By Thomas Lewis, DVM, DACVD DVM360 MAGAZINE
The practice of desensitizing an allergic patient with sublingual drops of allergens instead of utilizing subcutaneous injections has been available in human medicine for many years, and it recently obtained FDA approval for the treatment of allergic rhinitis to certain grasses. Over the past several years, there has been more interest in and research done on this modality in veterinary medicine, giving the practitioner who treats atopic patients with immunotherapy a welcome additional option. Recent studies have demonstrated that the treatment is safe, and I personally find it effective in my own patients.
Benefits of sublingual immunotherapy
One obvious benefit of sublingual versus injectable immunotherapy is the fact that needles are not involved. Some needle-phobic clients (and patients) now have the ability to easily administer immunotherapy without the physical and emotional trauma of an injection. Because glycerin can have a slightly sweet taste, most dogs do not mind the administration of the product, which ideally is placed below the tongue and behind the mandibular incisors. Another significant advantage of sublingual over injectable immunotherapy is the higher margin of safety.6,7 Patients that experience adverse reactions to allergen injections should be considered excellent candidates for sublingual immunotherapy.6 In my practice, we've had several patients that exhibited anaphylaxis in response to either the intradermal allergy test or their injectable allergens that have not just tolerated but responded well to sublingual immunotherapy.

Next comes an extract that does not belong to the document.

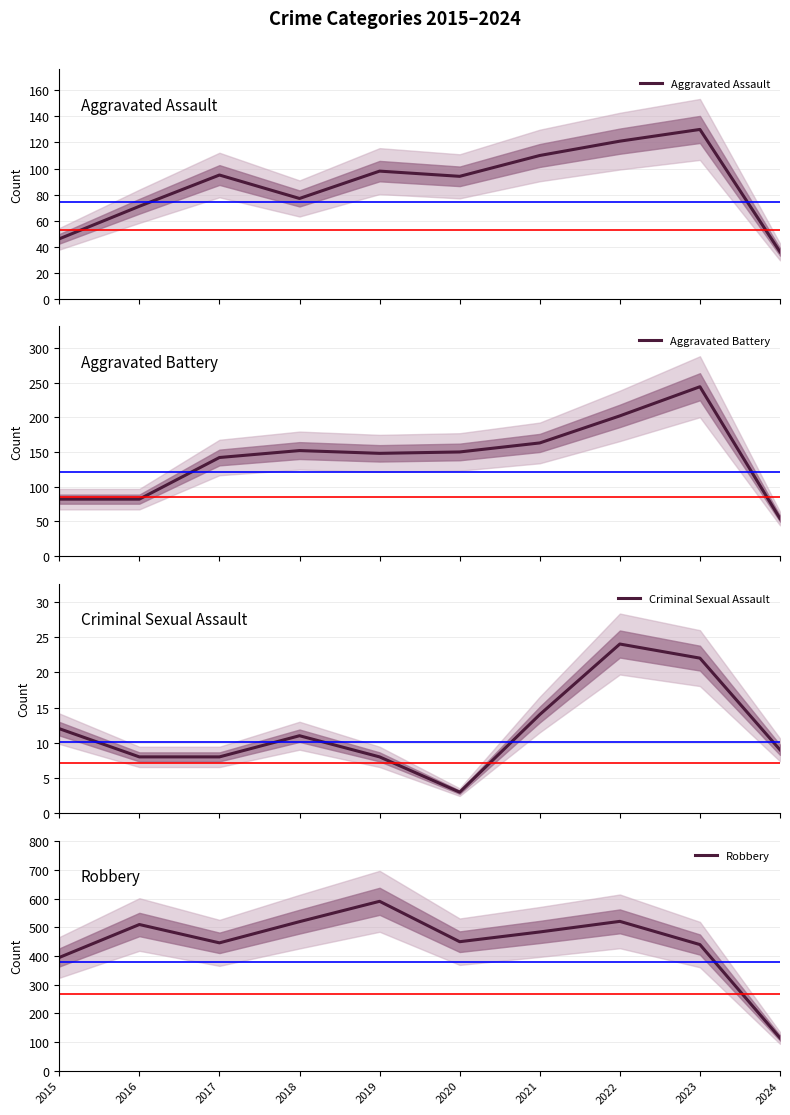

The value of Aggravated Assault at 2022 is 121. True or false?

True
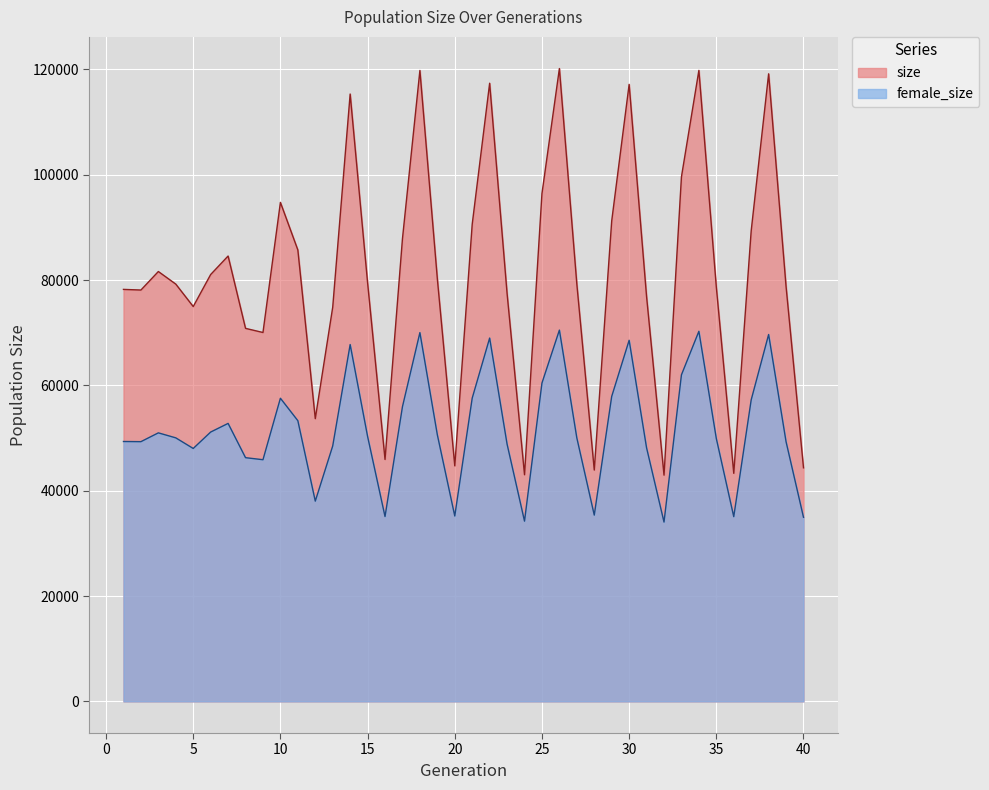

Which series has the largest total across all categories?

size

Another reason to consider sublingual immunotherapy is the fact that placement of the allergen sublingually can result in a different, possibly more favorable, immunological response.3,7,8 Patients that have failed to respond adequately to injectable immunotherapy may respond well to sublingual. The first patient I personally started on sublingual immunotherapy had been receiving injectable immunotherapy for nearly two years with only marginal improvement. The patient experienced significant improvement after less than 30 days of sublingual immunotherapy.
Dosing
In our practice, we do not use a diluted vial, but instead we start the first day with the more concentrated allergen vial averaging 20,000 protein nitrogen units (PNU) per milliliter (PNU/ml). We feel that the additional safety of sublingual immunotherapy also lends itself to this more rapid protocol schedule so that our patients may respond more quickly. In the 12-month period from May 2013 through April 2014, the doctors at Dermatology for Animals have placed 910 patients on sublingual immunotherapy with the starting recommendation of 0.05 ml (one pump) of allergen administered once daily. Of these patients, four (0.44 percent) have experienced hives of the trunk, and one experienced vomiting. In one of these patients, the hives subsided and did not recur with subsequent dosing of the immunotherapy. Three of these patients tolerated the sublingual allergen when it was diluted 1:1 with glycerin, resulting in a 10,000 PNU/ml concentration. All three of these patients are currently doing well. A notable adverse event rate of less than half of 1 percent is certainly an admirably safe protocol, especially when compared with the alternative therapeutic options—and again, this was without using diluted vials and an induction schedule. There have been a few more cases (approximately 15) in which the owners believed their dogs exhibited temporary (less than one minute) oral or facial scratching after the allergen was administered. When human patients react to sublingual immunotherapy with oral itch, one recommendation is to place the allergens in the vestibule of the oral cavity instead of sublingually, which might circumvent or minimize mast cell-related side effects of this type of immunotherapy.8
When to use it
When starting a new patient on allergen-specific immunotherapy, I currently recommend the sublingual route as the initial protocol and will switch to injectable immunotherapy only if the patient is not achieving a positive response after eight months. Like many aspects of allergy and immunotherapy, the adage that "one size does not fit all" applies, and fine tuning of sublingual immunotherapy may be necessary in some patients just as it is with injectable protocols. Whereas some patients may require one pump 50 µl (0.05 ml), some patients respond more favorably to 0.1 ml daily, while others 0.05 ml twice daily. In human medicine, published protocols range from twice-daily dosing to once-weekly dosing and from year-round administration to preseasonal (starting one month before symptoms start and stopping at the start of the allergy season), coseasonal (start and end with the pollen season) or variations of the above. My own atopic dog is well controlled on an average of four doses per week.
In conclusion, the option to administer allergens in a sublingual format is an exciting treatment modality. Its higher safety level, ease of administration and potentially equal or better efficacy for many patients compared with conventional immunotherapy should lead to sublingual immunotherapy being recommended early as a treatment option for the atopic patient.